§ **Data listing**:
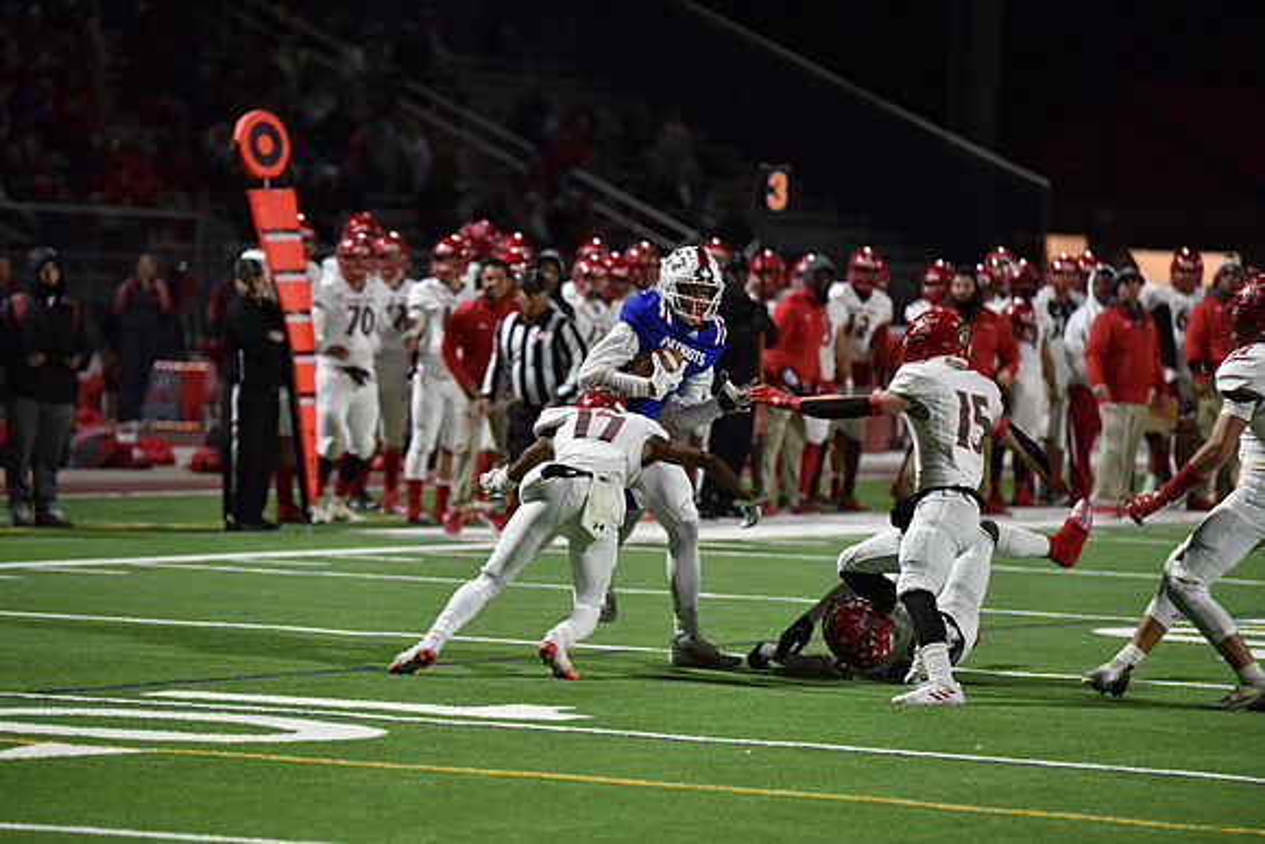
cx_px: 632
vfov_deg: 7.0
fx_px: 6853
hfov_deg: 10.5
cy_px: 422
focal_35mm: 195
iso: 2800
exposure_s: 1/500
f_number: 2.8
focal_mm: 195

§ **Task item**: Every entry belongs in the answer exactly as written, but no picture does.

§ **Solution to the exercise**:
cx_px: 632
vfov_deg: 7.0
fx_px: 6853
hfov_deg: 10.5
cy_px: 422
focal_35mm: 195
iso: 2800
exposure_s: 1/500
f_number: 2.8
focal_mm: 195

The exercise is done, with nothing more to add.